Reproduce the article on boreal wildfire emissions from "Boreal forests, which" to "a press release.", keeping every word the same.

→ **Page excerpt**:
____________________

Current:Home > MyWildfires in Northern Forests Broke Carbon Emissions Records in 2021 -Prime Money Path
Wildfires in Northern Forests Broke Carbon Emissions Records in 2021
View
Date:2025-04-17 13:13:36
Carbon emissions from wildfires in boreal forests, the earth’s largest land biome and a significant carbon sink, spiked higher in 2021 than in any of the last 20 years, according to new research.
Boreal forests, which cover northern latitudes in parts of North America, Europe and Asia usually account for about 10 percent of carbon dioxide released annually by wildfires, but in 2021 were the source of nearly a quarter of those emissions.
Overall, wildfire emissions are increasing. In 2021, however, fires in boreal forests spewed an “abnormally vast amount of carbon,” releasing 150 percent of their annual average from the preceding two decades, the study published earlier this month in the journal Science said. That’s twice what global aviation emitted that year, said author Steven Davis, a professor of earth system science at the University of California, Irvine, in a press release.
Wildfire emissions feed into a detrimental climate feedback loop, according to the study’s authors, with the greenhouse gases they add to the atmosphere contributing to climate change, which fosters conditions for more frequent and extreme wildfires.
“The boreal region is so important because it contains such a huge amount of carbon,” said Yang Chen, an assistant researcher at UC Irvine and one of the study’s authors. “The fire impact on this carbon releasing could be very significant.”
In recent decades, boreal forests have warmed at a quickening pace, leading permafrost to thaw, drying vegetation to tinder and creating conditions ripe for wildfires. The advocacy group Environment America said disturbances like logging, along with the warming climate in the boreal forest, could turn the region “into a carbon bomb.”
Overall, boreal forests have “profound importance for the global climate,” said Jennifer Skene, a natural climate solutions policy manager with the Natural Resources Defense Council’s international program. “The boreal forest actually stores twice as much carbon per acre as tropical forests, locked up in its soils and in its vegetation. The Canadian boreal alone stores twice as much carbon as the world’s oil reserves. So this is an incredibly vital forest for ensuring a climate-safe future.”
Most of the carbon that boreal forests sequester is in the soil, as plants slowly decompose in cold temperatures, said Skene. As wildfires burn, they release carbon stored in the soil, peat and vegetation. In 2019, research funded in part by NASA suggested that as fires increase, boreal forests could lose their carbon sink status as they release “legacy carbon” that the forest kept stored through past fires.

____________________

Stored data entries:

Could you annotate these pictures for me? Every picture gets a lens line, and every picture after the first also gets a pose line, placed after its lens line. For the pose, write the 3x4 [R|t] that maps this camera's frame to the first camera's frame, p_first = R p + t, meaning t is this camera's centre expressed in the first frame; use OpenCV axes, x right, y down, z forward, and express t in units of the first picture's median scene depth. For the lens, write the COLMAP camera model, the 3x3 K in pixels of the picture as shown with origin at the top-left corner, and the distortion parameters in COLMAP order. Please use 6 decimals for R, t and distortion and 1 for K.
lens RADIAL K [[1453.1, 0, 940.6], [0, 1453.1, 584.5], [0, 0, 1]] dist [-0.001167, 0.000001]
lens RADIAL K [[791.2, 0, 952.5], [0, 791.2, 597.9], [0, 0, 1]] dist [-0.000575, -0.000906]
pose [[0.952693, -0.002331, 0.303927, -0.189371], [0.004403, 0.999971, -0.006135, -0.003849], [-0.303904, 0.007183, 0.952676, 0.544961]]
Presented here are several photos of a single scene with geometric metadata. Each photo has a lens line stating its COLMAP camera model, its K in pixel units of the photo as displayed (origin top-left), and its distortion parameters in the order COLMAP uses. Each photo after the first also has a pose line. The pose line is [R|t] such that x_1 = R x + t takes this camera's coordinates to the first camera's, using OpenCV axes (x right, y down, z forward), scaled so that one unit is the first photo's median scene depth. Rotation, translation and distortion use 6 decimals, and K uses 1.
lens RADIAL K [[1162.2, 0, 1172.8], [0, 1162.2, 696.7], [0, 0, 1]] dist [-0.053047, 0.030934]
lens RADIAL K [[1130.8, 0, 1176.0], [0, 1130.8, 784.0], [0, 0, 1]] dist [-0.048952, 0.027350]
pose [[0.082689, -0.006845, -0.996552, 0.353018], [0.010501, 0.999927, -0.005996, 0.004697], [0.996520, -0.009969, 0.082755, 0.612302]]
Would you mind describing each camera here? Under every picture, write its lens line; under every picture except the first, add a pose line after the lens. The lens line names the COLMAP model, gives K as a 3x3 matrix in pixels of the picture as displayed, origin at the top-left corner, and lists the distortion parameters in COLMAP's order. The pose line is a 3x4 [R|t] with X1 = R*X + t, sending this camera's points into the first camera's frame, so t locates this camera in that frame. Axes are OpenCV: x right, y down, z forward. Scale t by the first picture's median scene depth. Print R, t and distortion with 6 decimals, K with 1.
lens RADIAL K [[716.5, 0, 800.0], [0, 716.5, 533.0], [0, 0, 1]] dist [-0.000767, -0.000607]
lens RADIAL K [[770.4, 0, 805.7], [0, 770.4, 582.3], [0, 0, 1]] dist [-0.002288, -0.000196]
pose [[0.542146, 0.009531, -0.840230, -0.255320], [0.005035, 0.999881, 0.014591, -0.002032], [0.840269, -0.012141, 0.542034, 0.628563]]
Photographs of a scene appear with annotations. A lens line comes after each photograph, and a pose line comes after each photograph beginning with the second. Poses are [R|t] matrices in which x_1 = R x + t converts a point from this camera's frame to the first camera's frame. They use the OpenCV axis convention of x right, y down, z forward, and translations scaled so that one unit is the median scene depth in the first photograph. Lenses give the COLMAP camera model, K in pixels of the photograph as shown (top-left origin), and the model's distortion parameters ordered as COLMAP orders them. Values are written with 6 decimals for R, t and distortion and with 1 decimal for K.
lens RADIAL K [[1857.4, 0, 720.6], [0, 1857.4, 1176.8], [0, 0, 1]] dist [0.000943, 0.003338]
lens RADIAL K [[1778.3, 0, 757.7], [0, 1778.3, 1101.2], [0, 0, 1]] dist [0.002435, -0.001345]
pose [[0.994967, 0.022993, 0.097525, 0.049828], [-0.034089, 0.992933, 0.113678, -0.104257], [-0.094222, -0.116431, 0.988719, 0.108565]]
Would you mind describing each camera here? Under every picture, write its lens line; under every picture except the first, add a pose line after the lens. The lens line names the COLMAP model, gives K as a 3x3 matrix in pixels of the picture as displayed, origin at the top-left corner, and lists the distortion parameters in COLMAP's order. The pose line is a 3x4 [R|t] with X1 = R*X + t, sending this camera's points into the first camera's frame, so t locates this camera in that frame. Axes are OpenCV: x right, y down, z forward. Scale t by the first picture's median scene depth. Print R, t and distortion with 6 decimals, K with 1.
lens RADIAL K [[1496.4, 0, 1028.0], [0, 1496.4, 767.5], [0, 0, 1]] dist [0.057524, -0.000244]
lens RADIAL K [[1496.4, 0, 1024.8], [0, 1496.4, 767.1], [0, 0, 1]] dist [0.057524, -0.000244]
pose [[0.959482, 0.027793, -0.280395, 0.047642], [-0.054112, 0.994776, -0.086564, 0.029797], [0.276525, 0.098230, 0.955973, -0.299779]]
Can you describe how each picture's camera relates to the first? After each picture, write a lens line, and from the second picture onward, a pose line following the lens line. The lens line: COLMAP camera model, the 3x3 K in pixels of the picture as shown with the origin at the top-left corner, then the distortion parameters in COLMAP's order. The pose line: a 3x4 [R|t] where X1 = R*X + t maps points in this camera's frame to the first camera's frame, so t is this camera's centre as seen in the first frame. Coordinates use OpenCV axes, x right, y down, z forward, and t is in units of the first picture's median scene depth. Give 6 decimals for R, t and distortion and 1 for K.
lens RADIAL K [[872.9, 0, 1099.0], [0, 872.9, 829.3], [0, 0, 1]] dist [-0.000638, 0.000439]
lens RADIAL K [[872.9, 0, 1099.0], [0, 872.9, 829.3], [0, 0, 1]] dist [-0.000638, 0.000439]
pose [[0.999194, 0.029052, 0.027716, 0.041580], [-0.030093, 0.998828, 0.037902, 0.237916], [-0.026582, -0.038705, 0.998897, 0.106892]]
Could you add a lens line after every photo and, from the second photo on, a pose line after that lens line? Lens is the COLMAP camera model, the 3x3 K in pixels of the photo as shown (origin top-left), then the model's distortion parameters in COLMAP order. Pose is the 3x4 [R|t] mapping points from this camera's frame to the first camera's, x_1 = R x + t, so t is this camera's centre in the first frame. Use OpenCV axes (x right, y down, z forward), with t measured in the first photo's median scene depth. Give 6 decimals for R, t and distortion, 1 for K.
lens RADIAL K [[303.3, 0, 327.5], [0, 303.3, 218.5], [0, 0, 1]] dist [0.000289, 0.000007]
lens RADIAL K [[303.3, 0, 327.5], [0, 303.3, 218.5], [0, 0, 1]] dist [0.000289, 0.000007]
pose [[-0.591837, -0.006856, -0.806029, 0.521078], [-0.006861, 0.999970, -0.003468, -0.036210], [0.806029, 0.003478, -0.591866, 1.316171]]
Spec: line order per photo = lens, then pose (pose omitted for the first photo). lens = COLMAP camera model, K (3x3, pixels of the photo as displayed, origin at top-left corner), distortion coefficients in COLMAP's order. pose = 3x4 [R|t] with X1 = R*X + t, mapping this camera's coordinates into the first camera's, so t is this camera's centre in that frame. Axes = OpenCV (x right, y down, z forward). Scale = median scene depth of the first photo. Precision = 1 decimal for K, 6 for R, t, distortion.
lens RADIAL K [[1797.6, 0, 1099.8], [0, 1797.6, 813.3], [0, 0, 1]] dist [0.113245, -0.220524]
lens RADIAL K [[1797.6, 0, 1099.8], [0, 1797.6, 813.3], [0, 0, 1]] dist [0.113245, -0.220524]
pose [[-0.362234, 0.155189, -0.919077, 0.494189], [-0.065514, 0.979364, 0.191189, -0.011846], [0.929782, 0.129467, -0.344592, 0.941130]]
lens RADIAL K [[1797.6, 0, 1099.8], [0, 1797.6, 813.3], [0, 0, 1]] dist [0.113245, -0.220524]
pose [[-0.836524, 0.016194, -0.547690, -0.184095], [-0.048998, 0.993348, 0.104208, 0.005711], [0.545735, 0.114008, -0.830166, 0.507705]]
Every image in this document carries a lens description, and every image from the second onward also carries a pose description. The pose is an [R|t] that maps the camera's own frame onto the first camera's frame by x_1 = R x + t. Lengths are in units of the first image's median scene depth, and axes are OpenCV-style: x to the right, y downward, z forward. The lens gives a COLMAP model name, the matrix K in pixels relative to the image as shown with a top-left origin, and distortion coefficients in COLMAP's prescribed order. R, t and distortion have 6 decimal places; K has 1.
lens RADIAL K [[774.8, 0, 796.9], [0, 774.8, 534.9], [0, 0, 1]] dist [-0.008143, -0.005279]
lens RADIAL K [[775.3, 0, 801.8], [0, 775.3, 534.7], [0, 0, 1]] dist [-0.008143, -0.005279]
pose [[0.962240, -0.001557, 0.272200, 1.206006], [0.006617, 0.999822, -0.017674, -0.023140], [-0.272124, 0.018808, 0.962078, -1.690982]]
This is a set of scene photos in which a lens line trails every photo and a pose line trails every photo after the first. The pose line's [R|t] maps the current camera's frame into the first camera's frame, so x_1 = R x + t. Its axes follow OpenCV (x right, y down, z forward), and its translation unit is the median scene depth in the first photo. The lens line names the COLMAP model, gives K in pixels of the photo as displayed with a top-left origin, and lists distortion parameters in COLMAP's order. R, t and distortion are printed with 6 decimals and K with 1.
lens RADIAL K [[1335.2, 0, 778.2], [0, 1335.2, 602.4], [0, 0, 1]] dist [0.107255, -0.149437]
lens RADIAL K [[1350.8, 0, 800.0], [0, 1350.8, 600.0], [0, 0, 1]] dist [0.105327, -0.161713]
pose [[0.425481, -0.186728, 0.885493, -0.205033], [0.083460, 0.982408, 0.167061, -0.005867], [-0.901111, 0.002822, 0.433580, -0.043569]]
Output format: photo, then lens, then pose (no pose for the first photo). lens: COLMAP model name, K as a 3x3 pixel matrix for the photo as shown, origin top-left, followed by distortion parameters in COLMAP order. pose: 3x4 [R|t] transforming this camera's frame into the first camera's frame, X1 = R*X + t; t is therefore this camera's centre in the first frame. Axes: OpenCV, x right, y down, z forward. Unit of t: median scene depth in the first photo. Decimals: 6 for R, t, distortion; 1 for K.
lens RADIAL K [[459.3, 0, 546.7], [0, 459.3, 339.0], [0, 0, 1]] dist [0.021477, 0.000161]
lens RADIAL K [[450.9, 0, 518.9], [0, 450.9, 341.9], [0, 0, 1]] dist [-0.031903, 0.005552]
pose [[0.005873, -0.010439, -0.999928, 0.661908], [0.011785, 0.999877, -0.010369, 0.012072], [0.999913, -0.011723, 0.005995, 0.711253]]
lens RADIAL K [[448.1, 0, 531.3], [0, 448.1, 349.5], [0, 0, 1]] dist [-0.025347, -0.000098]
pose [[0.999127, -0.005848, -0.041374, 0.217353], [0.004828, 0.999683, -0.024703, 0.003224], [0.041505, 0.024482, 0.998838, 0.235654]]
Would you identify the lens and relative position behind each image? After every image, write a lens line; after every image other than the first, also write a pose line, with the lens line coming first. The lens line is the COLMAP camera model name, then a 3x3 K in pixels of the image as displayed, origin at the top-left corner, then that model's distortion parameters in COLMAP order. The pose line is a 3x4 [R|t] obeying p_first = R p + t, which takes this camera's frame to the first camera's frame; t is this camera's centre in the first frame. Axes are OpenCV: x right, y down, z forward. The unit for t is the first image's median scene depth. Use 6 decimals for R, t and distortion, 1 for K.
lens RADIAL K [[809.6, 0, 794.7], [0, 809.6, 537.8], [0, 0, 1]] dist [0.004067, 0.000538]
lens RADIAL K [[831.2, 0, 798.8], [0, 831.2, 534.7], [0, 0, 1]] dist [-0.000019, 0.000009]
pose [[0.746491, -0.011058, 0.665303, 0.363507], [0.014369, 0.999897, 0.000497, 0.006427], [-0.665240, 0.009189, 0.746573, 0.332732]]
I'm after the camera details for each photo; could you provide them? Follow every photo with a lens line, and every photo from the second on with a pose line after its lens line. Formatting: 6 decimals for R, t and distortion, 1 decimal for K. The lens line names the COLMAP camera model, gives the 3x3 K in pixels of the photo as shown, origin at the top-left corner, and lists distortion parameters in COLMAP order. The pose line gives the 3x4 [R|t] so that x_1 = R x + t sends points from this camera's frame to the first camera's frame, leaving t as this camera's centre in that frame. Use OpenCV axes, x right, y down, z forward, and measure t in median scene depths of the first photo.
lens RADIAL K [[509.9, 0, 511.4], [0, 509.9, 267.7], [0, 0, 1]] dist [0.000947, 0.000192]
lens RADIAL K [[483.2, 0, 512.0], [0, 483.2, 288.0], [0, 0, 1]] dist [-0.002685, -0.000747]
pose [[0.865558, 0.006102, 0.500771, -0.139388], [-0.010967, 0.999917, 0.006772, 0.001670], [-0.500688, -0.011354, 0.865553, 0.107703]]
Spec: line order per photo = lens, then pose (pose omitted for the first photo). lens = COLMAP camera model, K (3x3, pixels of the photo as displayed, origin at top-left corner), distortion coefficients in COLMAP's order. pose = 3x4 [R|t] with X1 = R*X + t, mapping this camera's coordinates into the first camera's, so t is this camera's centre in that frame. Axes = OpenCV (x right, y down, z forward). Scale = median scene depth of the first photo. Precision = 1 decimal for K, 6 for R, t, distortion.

____________________

→ **Problem solution**:
Boreal forests, which cover northern latitudes in parts of North America, Europe and Asia usually account for about 10 percent of carbon dioxide released annually by wildfires, but in 2021 were the source of nearly a quarter of those emissions.
Overall, wildfire emissions are increasing. In 2021, however, fires in boreal forests spewed an “abnormally vast amount of carbon,” releasing 150 percent of their annual average from the preceding two decades, the study published earlier this month in the journal Science said. That’s twice what global aviation emitted that year, said author Steven Davis, a professor of earth system science at the University of California, Irvine, in a press release.